## RAW DATA
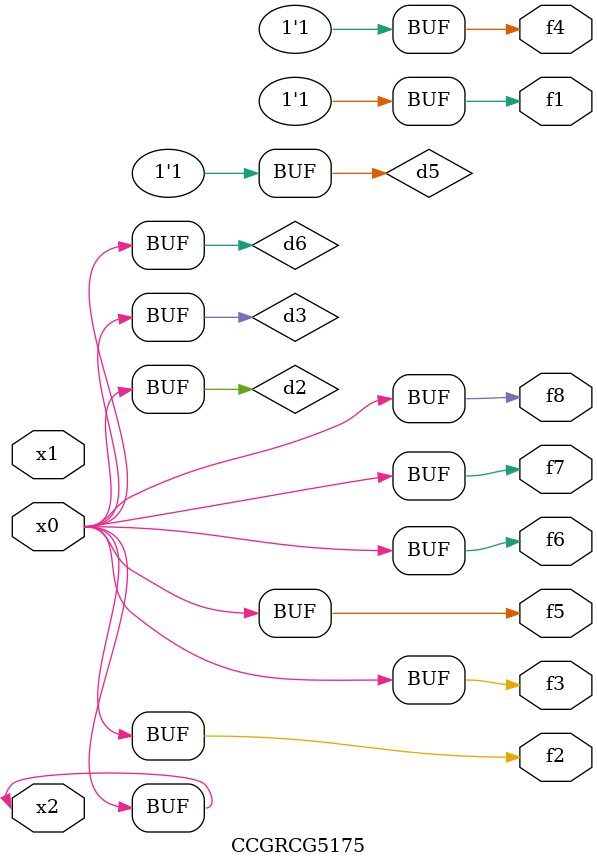
<source format=v>
module CCGRCG5175(
	input x0, x1, x2,
	output f1, f2, f3, f4, f5, f6, f7, f8
);

	wire d1, d2, d3, d4, d5, d6;

	xnor (d1, x2);
	buf (d2, x0, x2);
	and (d3, x0);
	xnor (d4, x1, x2);
	nand (d5, d1, d3);
	buf (d6, d2, d3);
	assign f1 = d5;
	assign f2 = d6;
	assign f3 = d6;
	assign f4 = d5;
	assign f5 = d6;
	assign f6 = d6;
	assign f7 = d6;
	assign f8 = d6;
endmodule

</source>
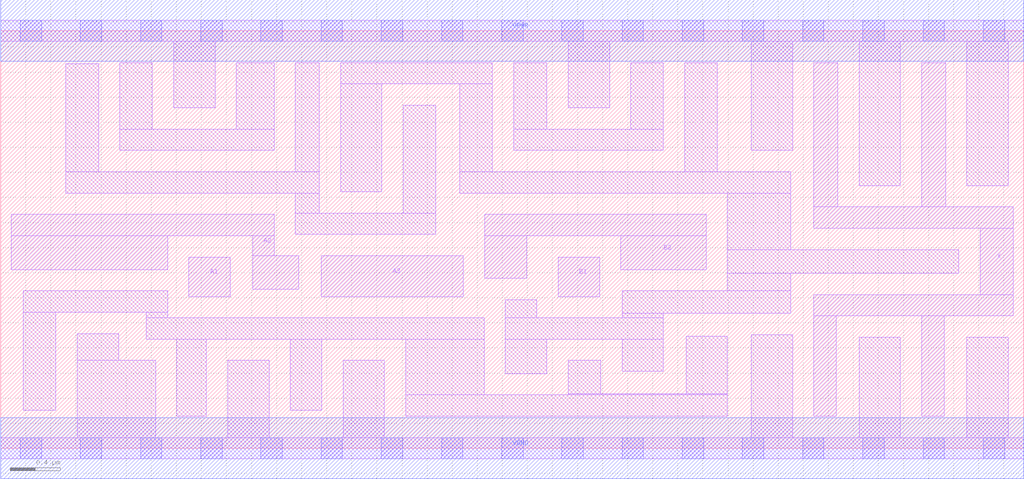
<source format=lef>
# Copyright 2020 The SkyWater PDK Authors
#
# Licensed under the Apache License, Version 2.0 (the "License");
# you may not use this file except in compliance with the License.
# You may obtain a copy of the License at
#
#     https://www.apache.org/licenses/LICENSE-2.0
#
# Unless required by applicable law or agreed to in writing, software
# distributed under the License is distributed on an "AS IS" BASIS,
# WITHOUT WARRANTIES OR CONDITIONS OF ANY KIND, either express or implied.
# See the License for the specific language governing permissions and
# limitations under the License.
#
# SPDX-License-Identifier: Apache-2.0

VERSION 5.7 ;
  NOWIREEXTENSIONATPIN ON ;
  DIVIDERCHAR "/" ;
  BUSBITCHARS "[]" ;
UNITS
  DATABASE MICRONS 200 ;
END UNITS
MACRO sky130_fd_sc_lp__o32a_4
  CLASS CORE ;
  FOREIGN sky130_fd_sc_lp__o32a_4 ;
  ORIGIN  0.000000  0.000000 ;
  SIZE  8.160000 BY  3.330000 ;
  SYMMETRY X Y R90 ;
  SITE unit ;
  PIN A1
    ANTENNAGATEAREA  0.630000 ;
    DIRECTION INPUT ;
    USE SIGNAL ;
    PORT
      LAYER li1 ;
        RECT 1.500000 1.210000 1.830000 1.525000 ;
    END
  END A1
  PIN A2
    ANTENNAGATEAREA  0.630000 ;
    DIRECTION INPUT ;
    USE SIGNAL ;
    PORT
      LAYER li1 ;
        RECT 0.085000 1.425000 1.330000 1.695000 ;
        RECT 0.085000 1.695000 2.180000 1.865000 ;
        RECT 2.010000 1.270000 2.375000 1.535000 ;
        RECT 2.010000 1.535000 2.180000 1.695000 ;
    END
  END A2
  PIN A3
    ANTENNAGATEAREA  0.630000 ;
    DIRECTION INPUT ;
    USE SIGNAL ;
    PORT
      LAYER li1 ;
        RECT 2.555000 1.210000 3.690000 1.535000 ;
    END
  END A3
  PIN B1
    ANTENNAGATEAREA  0.630000 ;
    DIRECTION INPUT ;
    USE SIGNAL ;
    PORT
      LAYER li1 ;
        RECT 4.445000 1.210000 4.775000 1.525000 ;
    END
  END B1
  PIN B2
    ANTENNAGATEAREA  0.630000 ;
    DIRECTION INPUT ;
    USE SIGNAL ;
    PORT
      LAYER li1 ;
        RECT 3.860000 1.355000 4.195000 1.695000 ;
        RECT 3.860000 1.695000 5.625000 1.865000 ;
        RECT 4.945000 1.425000 5.625000 1.695000 ;
    END
  END B2
  PIN X
    ANTENNADIFFAREA  1.176000 ;
    DIRECTION OUTPUT ;
    USE SIGNAL ;
    PORT
      LAYER li1 ;
        RECT 6.485000 0.255000 6.665000 1.055000 ;
        RECT 6.485000 1.055000 8.075000 1.225000 ;
        RECT 6.485000 1.755000 8.075000 1.925000 ;
        RECT 6.485000 1.925000 6.675000 3.075000 ;
        RECT 7.345000 0.255000 7.525000 1.055000 ;
        RECT 7.345000 1.925000 7.535000 3.075000 ;
        RECT 7.810000 1.225000 8.075000 1.755000 ;
    END
  END X
  PIN VGND
    DIRECTION INOUT ;
    USE GROUND ;
    PORT
      LAYER met1 ;
        RECT 0.000000 -0.245000 8.160000 0.245000 ;
    END
  END VGND
  PIN VPWR
    DIRECTION INOUT ;
    USE POWER ;
    PORT
      LAYER met1 ;
        RECT 0.000000 3.085000 8.160000 3.575000 ;
    END
  END VPWR
  OBS
    LAYER li1 ;
      RECT 0.000000 -0.085000 8.160000 0.085000 ;
      RECT 0.000000  3.245000 8.160000 3.415000 ;
      RECT 0.180000  0.305000 0.440000 1.085000 ;
      RECT 0.180000  1.085000 1.330000 1.255000 ;
      RECT 0.520000  2.035000 2.540000 2.205000 ;
      RECT 0.520000  2.205000 0.780000 3.065000 ;
      RECT 0.610000  0.085000 1.235000 0.700000 ;
      RECT 0.610000  0.700000 0.940000 0.915000 ;
      RECT 0.950000  2.375000 2.180000 2.545000 ;
      RECT 0.950000  2.545000 1.210000 3.075000 ;
      RECT 1.160000  0.870000 3.855000 1.040000 ;
      RECT 1.160000  1.040000 1.330000 1.085000 ;
      RECT 1.380000  2.715000 1.710000 3.245000 ;
      RECT 1.405000  0.255000 1.640000 0.870000 ;
      RECT 1.810000  0.085000 2.140000 0.700000 ;
      RECT 1.880000  2.545000 2.180000 3.075000 ;
      RECT 2.310000  0.305000 2.560000 0.870000 ;
      RECT 2.350000  1.705000 3.470000 1.875000 ;
      RECT 2.350000  1.875000 2.540000 2.035000 ;
      RECT 2.350000  2.205000 2.540000 3.075000 ;
      RECT 2.710000  2.045000 3.040000 2.905000 ;
      RECT 2.710000  2.905000 3.920000 3.075000 ;
      RECT 2.730000  0.085000 3.060000 0.700000 ;
      RECT 3.210000  1.875000 3.470000 2.735000 ;
      RECT 3.230000  0.255000 5.795000 0.425000 ;
      RECT 3.230000  0.425000 3.855000 0.870000 ;
      RECT 3.660000  2.035000 6.300000 2.205000 ;
      RECT 3.660000  2.205000 3.920000 2.905000 ;
      RECT 4.025000  0.595000 4.355000 0.870000 ;
      RECT 4.025000  0.870000 5.285000 1.040000 ;
      RECT 4.025000  1.040000 4.275000 1.185000 ;
      RECT 4.090000  2.375000 5.285000 2.545000 ;
      RECT 4.090000  2.545000 4.355000 3.075000 ;
      RECT 4.525000  0.425000 5.795000 0.435000 ;
      RECT 4.525000  0.435000 4.785000 0.700000 ;
      RECT 4.525000  2.715000 4.855000 3.245000 ;
      RECT 4.955000  0.615000 5.285000 0.870000 ;
      RECT 4.955000  1.040000 5.285000 1.075000 ;
      RECT 4.955000  1.075000 6.300000 1.255000 ;
      RECT 5.025000  2.545000 5.285000 3.075000 ;
      RECT 5.455000  2.205000 5.715000 3.075000 ;
      RECT 5.465000  0.435000 5.795000 0.895000 ;
      RECT 5.795000  1.255000 6.300000 1.395000 ;
      RECT 5.795000  1.395000 7.640000 1.585000 ;
      RECT 5.795000  1.585000 6.300000 2.035000 ;
      RECT 5.985000  0.085000 6.315000 0.905000 ;
      RECT 5.985000  2.375000 6.315000 3.245000 ;
      RECT 6.845000  0.085000 7.175000 0.885000 ;
      RECT 6.845000  2.095000 7.175000 3.245000 ;
      RECT 7.705000  0.085000 8.035000 0.885000 ;
      RECT 7.705000  2.095000 8.035000 3.245000 ;
    LAYER mcon ;
      RECT 0.155000 -0.085000 0.325000 0.085000 ;
      RECT 0.155000  3.245000 0.325000 3.415000 ;
      RECT 0.635000 -0.085000 0.805000 0.085000 ;
      RECT 0.635000  3.245000 0.805000 3.415000 ;
      RECT 1.115000 -0.085000 1.285000 0.085000 ;
      RECT 1.115000  3.245000 1.285000 3.415000 ;
      RECT 1.595000 -0.085000 1.765000 0.085000 ;
      RECT 1.595000  3.245000 1.765000 3.415000 ;
      RECT 2.075000 -0.085000 2.245000 0.085000 ;
      RECT 2.075000  3.245000 2.245000 3.415000 ;
      RECT 2.555000 -0.085000 2.725000 0.085000 ;
      RECT 2.555000  3.245000 2.725000 3.415000 ;
      RECT 3.035000 -0.085000 3.205000 0.085000 ;
      RECT 3.035000  3.245000 3.205000 3.415000 ;
      RECT 3.515000 -0.085000 3.685000 0.085000 ;
      RECT 3.515000  3.245000 3.685000 3.415000 ;
      RECT 3.995000 -0.085000 4.165000 0.085000 ;
      RECT 3.995000  3.245000 4.165000 3.415000 ;
      RECT 4.475000 -0.085000 4.645000 0.085000 ;
      RECT 4.475000  3.245000 4.645000 3.415000 ;
      RECT 4.955000 -0.085000 5.125000 0.085000 ;
      RECT 4.955000  3.245000 5.125000 3.415000 ;
      RECT 5.435000 -0.085000 5.605000 0.085000 ;
      RECT 5.435000  3.245000 5.605000 3.415000 ;
      RECT 5.915000 -0.085000 6.085000 0.085000 ;
      RECT 5.915000  3.245000 6.085000 3.415000 ;
      RECT 6.395000 -0.085000 6.565000 0.085000 ;
      RECT 6.395000  3.245000 6.565000 3.415000 ;
      RECT 6.875000 -0.085000 7.045000 0.085000 ;
      RECT 6.875000  3.245000 7.045000 3.415000 ;
      RECT 7.355000 -0.085000 7.525000 0.085000 ;
      RECT 7.355000  3.245000 7.525000 3.415000 ;
      RECT 7.835000 -0.085000 8.005000 0.085000 ;
      RECT 7.835000  3.245000 8.005000 3.415000 ;
  END
END sky130_fd_sc_lp__o32a_4
END LIBRARY

</source>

## WHAT YOU SHOULD DO
Using the data above, reproduce exactly the lines between those holding "RECT 0.000000 -0.085000" and "1.330000 1.085000 ;", inclusive, and no others.

## EXERCISE RESULT
      RECT 0.000000 -0.085000 8.160000 0.085000 ;
      RECT 0.000000  3.245000 8.160000 3.415000 ;
      RECT 0.180000  0.305000 0.440000 1.085000 ;
      RECT 0.180000  1.085000 1.330000 1.255000 ;
      RECT 0.520000  2.035000 2.540000 2.205000 ;
      RECT 0.520000  2.205000 0.780000 3.065000 ;
      RECT 0.610000  0.085000 1.235000 0.700000 ;
      RECT 0.610000  0.700000 0.940000 0.915000 ;
      RECT 0.950000  2.375000 2.180000 2.545000 ;
      RECT 0.950000  2.545000 1.210000 3.075000 ;
      RECT 1.160000  0.870000 3.855000 1.040000 ;
      RECT 1.160000  1.040000 1.330000 1.085000 ;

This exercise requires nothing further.